- Request
Each line of the data must reappear exactly in your answer, with no images included.

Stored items
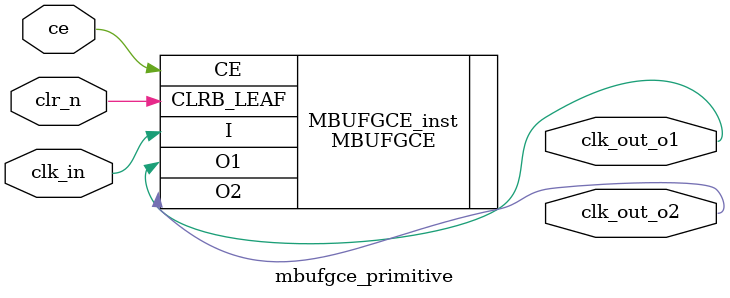
<source format=v>

module mbufgce_primitive (
  input clk_in,
  input ce,
  input clr_n,
  (* DONT_TOUCH = "yes" *) output clk_out_o1,
  (* DONT_TOUCH = "yes" *) output clk_out_o2
);

  MBUFGCE #(
    .CE_TYPE("SYNC"),
    .IS_CE_INVERTED(1'b0),
    .IS_I_INVERTED(1'b0),
    .MODE("PERFORMANCE"),
    .SIM_DEVICE("VERSAL_AI_CORE"),
    .STARTUP_SYNC("TRUE")
  ) MBUFGCE_inst (
    .CE(ce),
    .CLRB_LEAF(clr_n),
    .I(clk_in),
    .O1(clk_out_o1),
    .O2(clk_out_o2)
  );

endmodule

</source>
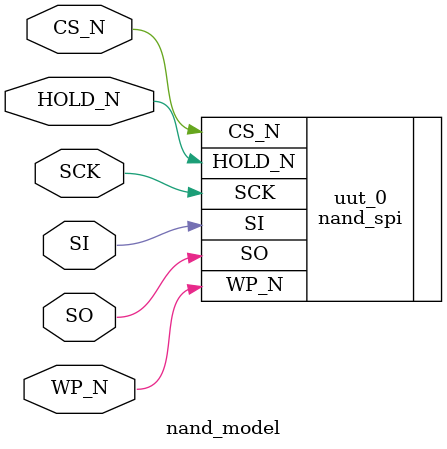
<source format=v>
/*******************************************************************************
*
* Confidential:  This file and all files delivered herewith are Micron Confidential Information.
*
*    File Name:  nand_die_model.V
*        Model:  BUS Functional
*    Simulator:  ModelSim
* Dependencies:  nand_parameters.vh
*
*        Email:  modelsupport@micron.com
*      Company:  Micron Technology, Inc.
*  Part Number:  MT29F
*
*  Description:  Micron NAND Verilog Model
*
*   Limitation:
*
*         Note:  This model does not model bit errors on read or write.
                 This model is a superset of all supported Micron NAND devices.
                 The model is configured for a particular device's parameters 
                 and features by the required include file, nand_parameters.vh.
*
*   Disclaimer:  THESE DESIGNS ARE PROVIDED "AS IS" WITH NO WARRANTY
*                WHATSOEVER AND MICRON SPECIFICALLY DISCLAIMS ANY
*                IMPLIED WARRANTIES OF MERCHANTABILITY, FITNESS FOR
*                A PARTICULAR PURPOSE, OR AGAINST INFRINGEMENT.
*
*                Copyright © 2012 Micron Semiconductor Products, Inc.
*                All rights reserved
*
*   1.00 yhliu  6/2/15:Initial version.

*                        
*******************************************************************************/

`timescale 1ns/1ps

module nand_model (
	inout SI,
	input SCK,
	input CS_N,
	inout HOLD_N,
	inout WP_N,
	inout SO
	);
`ifdef D_4Gb
	nand_spi #(.mds(2'b10)) uut_0  (.SI(SI), .SCK(SCK), .CS_N(CS_N), .HOLD_N(HOLD_N), .WP_N(WP_N), .SO(SO));
	nand_spi #(.mds(2'b11)) uut_1  (.SI(SI), .SCK(SCK), .CS_N(CS_N), .HOLD_N(HOLD_N), .WP_N(WP_N), .SO(SO));

`else
	nand_spi #(.mds(2'b00)) uut_0  (.SI(SI), .SCK(SCK), .CS_N(CS_N), .HOLD_N(HOLD_N), .WP_N(WP_N), .SO(SO));

`endif 

endmodule

</source>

- Reply
<source format=v>

module mbufgce_primitive (
  input clk_in,
  input ce,
  input clr_n,
  (* DONT_TOUCH = "yes" *) output clk_out_o1,
  (* DONT_TOUCH = "yes" *) output clk_out_o2
);

  MBUFGCE #(
    .CE_TYPE("SYNC"),
    .IS_CE_INVERTED(1'b0),
    .IS_I_INVERTED(1'b0),
    .MODE("PERFORMANCE"),
    .SIM_DEVICE("VERSAL_AI_CORE"),
    .STARTUP_SYNC("TRUE")
  ) MBUFGCE_inst (
    .CE(ce),
    .CLRB_LEAF(clr_n),
    .I(clk_in),
    .O1(clk_out_o1),
    .O2(clk_out_o2)
  );

endmodule

</source>
<source format=v>
/*******************************************************************************
*
* Confidential:  This file and all files delivered herewith are Micron Confidential Information.
*
*    File Name:  nand_die_model.V
*        Model:  BUS Functional
*    Simulator:  ModelSim
* Dependencies:  nand_parameters.vh
*
*        Email:  modelsupport@micron.com
*      Company:  Micron Technology, Inc.
*  Part Number:  MT29F
*
*  Description:  Micron NAND Verilog Model
*
*   Limitation:
*
*         Note:  This model does not model bit errors on read or write.
                 This model is a superset of all supported Micron NAND devices.
                 The model is configured for a particular device's parameters 
                 and features by the required include file, nand_parameters.vh.
*
*   Disclaimer:  THESE DESIGNS ARE PROVIDED "AS IS" WITH NO WARRANTY
*                WHATSOEVER AND MICRON SPECIFICALLY DISCLAIMS ANY
*                IMPLIED WARRANTIES OF MERCHANTABILITY, FITNESS FOR
*                A PARTICULAR PURPOSE, OR AGAINST INFRINGEMENT.
*
*                Copyright © 2012 Micron Semiconductor Products, Inc.
*                All rights reserved
*
*   1.00 yhliu  6/2/15:Initial version.

*                        
*******************************************************************************/

`timescale 1ns/1ps

module nand_model (
	inout SI,
	input SCK,
	input CS_N,
	inout HOLD_N,
	inout WP_N,
	inout SO
	);
`ifdef D_4Gb
	nand_spi #(.mds(2'b10)) uut_0  (.SI(SI), .SCK(SCK), .CS_N(CS_N), .HOLD_N(HOLD_N), .WP_N(WP_N), .SO(SO));
	nand_spi #(.mds(2'b11)) uut_1  (.SI(SI), .SCK(SCK), .CS_N(CS_N), .HOLD_N(HOLD_N), .WP_N(WP_N), .SO(SO));

`else
	nand_spi #(.mds(2'b00)) uut_0  (.SI(SI), .SCK(SCK), .CS_N(CS_N), .HOLD_N(HOLD_N), .WP_N(WP_N), .SO(SO));

`endif 

endmodule

</source>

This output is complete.